26 Temmuz 2021 Pazartesi

Güç ve Tebliğ

Bir tebliğ usulü kuralı olarak ne kadar güzel konuşursanız konuşun, ne kadar doğru şeylerden bahsederseniz bahsedin, anlattıklarınızı "yerine ve zamanına göre" anlatmak zorundasınızdır. Hele ki din adına konuşan biriyseniz. Belağatın tanımlarından bir tanesi de "sözü yerli yerince söylemek"tir.

Bazen konuşulan söz doğru olur ama zaman ve mekân uygun olmaz, bazen zaman da mekân da uygun olur fakat söylenen söz uygun olmaz. Bu birlikteliği yakaladığınızda belîğ konuşmuş olursunuz. Ve bu güzel dini anlatan herkes belîğ konuşmak zorundadır.
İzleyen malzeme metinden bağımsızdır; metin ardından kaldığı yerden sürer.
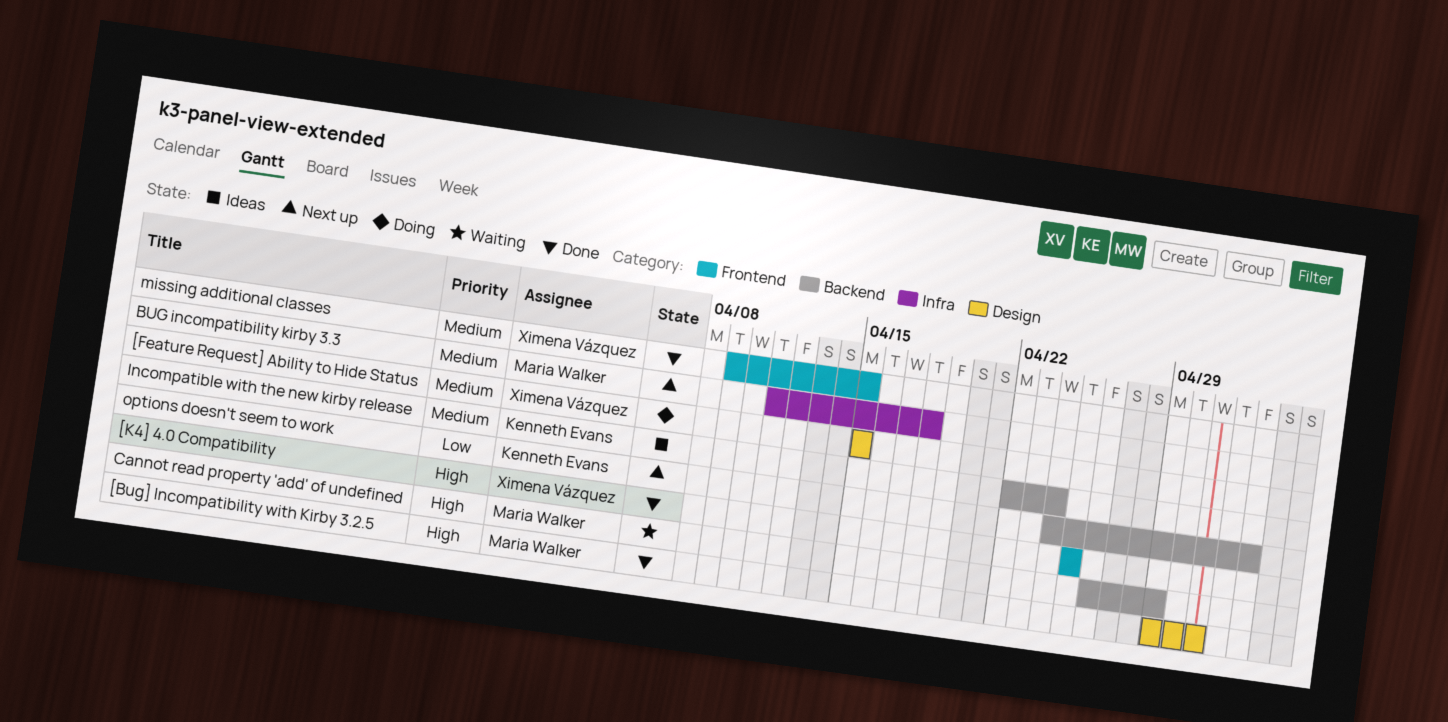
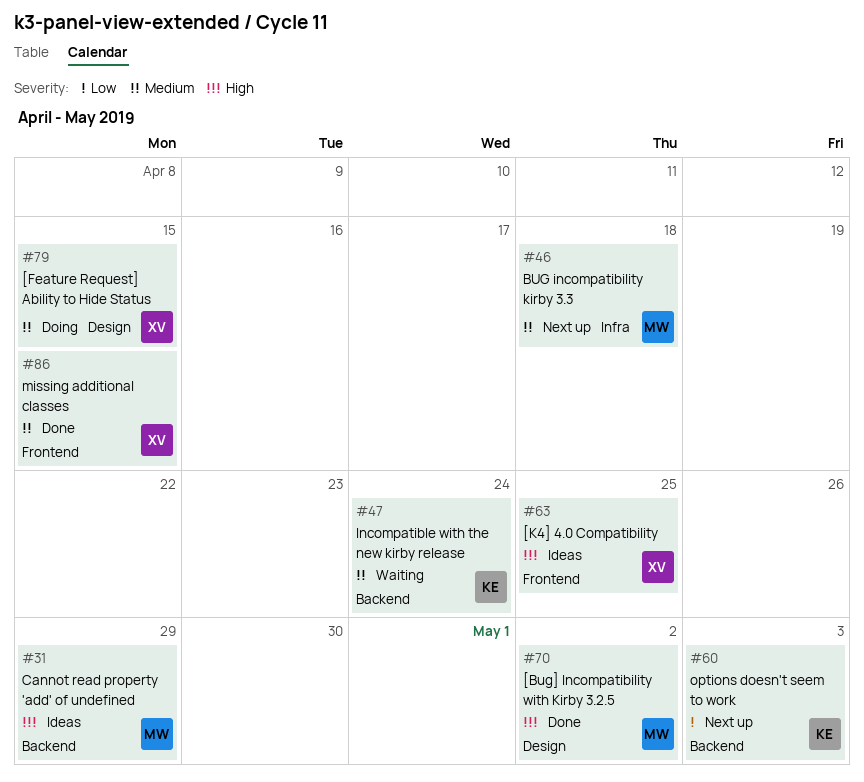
[Bug] Incompatibility with Kirby 3.2.5, due: May 1 -> May 2
[K4] 4.0 Compatibility, status: Done -> Ideas
Cannot read property 'add' of undefined, status: Waiting -> Ideas
Incompatible with the new kirby release, status: Ideas -> Waiting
Aksi halde söylediklerimizle halkı irşâd edemez, tam tersine yanlış anlaşılmalara yol açar ve tartışmalara sevk ederiz.

Her şeyi rahatça konuşabilmek, hakkıyla emr-i bi'l ma'rûf, nehy-i ani'l münker yapabilmek için de önce edinmemiz gereken bir şey vardır ki adına "güç" denmiştir. Gücünüz olmadan konuşursanız ötelenirsiniz, sözleriniz çarpıtılır ve düzelteyim derken bozarsınız. Bununla birlikte gücünüz olmadan yönetemezsiniz, yönetenlere yardım edemezsiniz, hak talep edemezsiniz. İnsan hakları, basın/ düşünce özgürlüğü vs., vs. vs. hepsi gücü elinde tutana göredir. Bu yüzden Müslümanların güçlü olmaları, gücü ellerinde tutmaları istenmiştir.
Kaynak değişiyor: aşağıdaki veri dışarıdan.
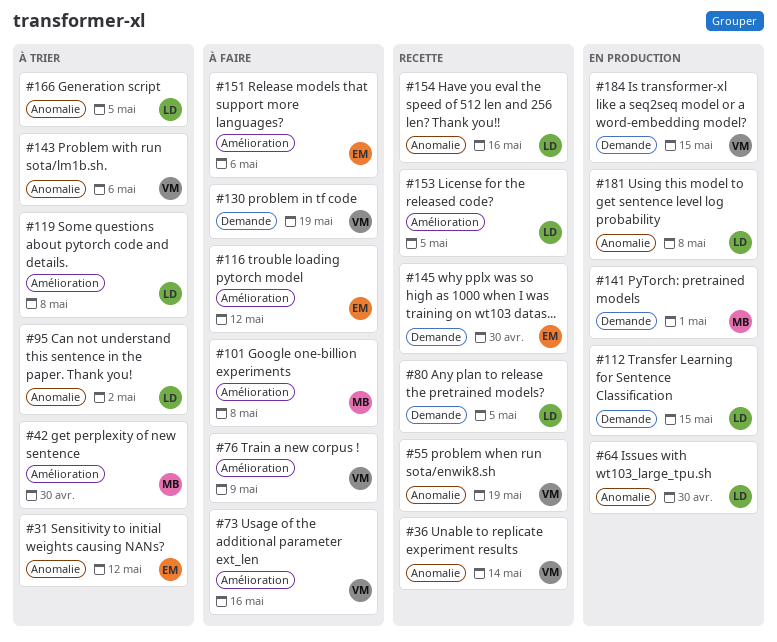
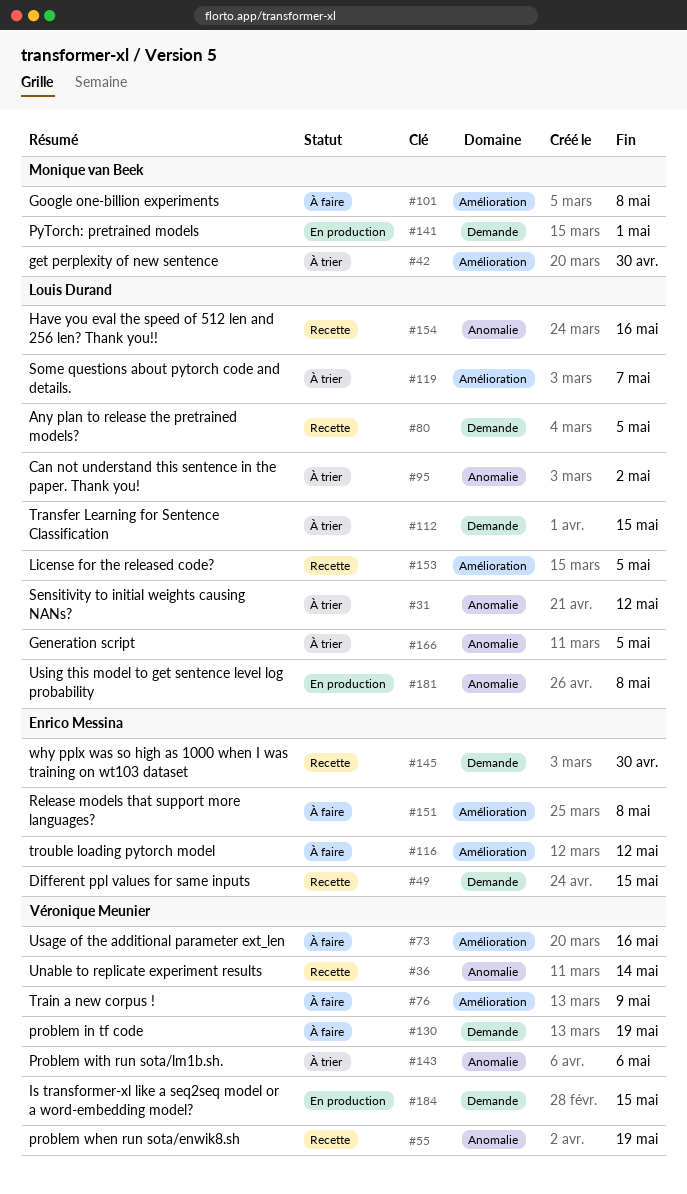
#31, owner: Enrico Messina -> Louis Durand
#49: none -> present
#64: present -> none
#112, status: En production -> À trier
#119, due: May 8 -> May 7
#151, due: May 6 -> May 8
Hatırlayalım; İslâm, geldiği gün Efendimiz (s.a.s.) hemen düşmanın karşısına dikilmemişti. Önce belli bir güce ulaşılmış, bunun için 13 yıl Mekke'de kalınmış, olmayınca hicret edilmiş, devlet ve düzen kurulmuş, insan kazanılmış, çevreyle diplomatik temaslar sağlanmış, sonra savaşlar yapılmıştı.
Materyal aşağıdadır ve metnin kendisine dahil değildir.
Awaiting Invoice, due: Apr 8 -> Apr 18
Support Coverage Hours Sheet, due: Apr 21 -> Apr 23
Bunca şeye ne gerek vardı? Efendimiz (s.a.s.) hemen mücadeleye başlayamaz mıydı? Allah ona 5-10 kişiyle bile olsa yardım etmez miydi? Bu dakik mücadele planında almamız gereken dersler yok mu?

Hâsılı konuşurken ya da bir girişimde bulunurken gerçeklere gözümüzü kapatamayız, içinde yaşadığımız zamanı ve o zamanın insanını tanımak zorundayız. "Kendi devrinin insanını tanımayan cahildir" sözünü unutmamalıyız. Elbet bizim de her şeyi açık açık konuşabileceğimiz zamanlar gelecek. O güne kadar hepimiz kabiliyetimizce çalışmalı ve üzerimize düşenleri eksiksiz yapmalıyız. Belli seviyeler aşılmadan yapılan her girişim/ konuşma güdük kalıyor. Hala bıkmadık mı?

"Düşün söyle kelâmın, muhtasar hem müfîd olsun.

Sözünden, sohbetinden, dinleyenler müstefîd olsun."

Allah bizleri müfîd konuşanlardan eylesin.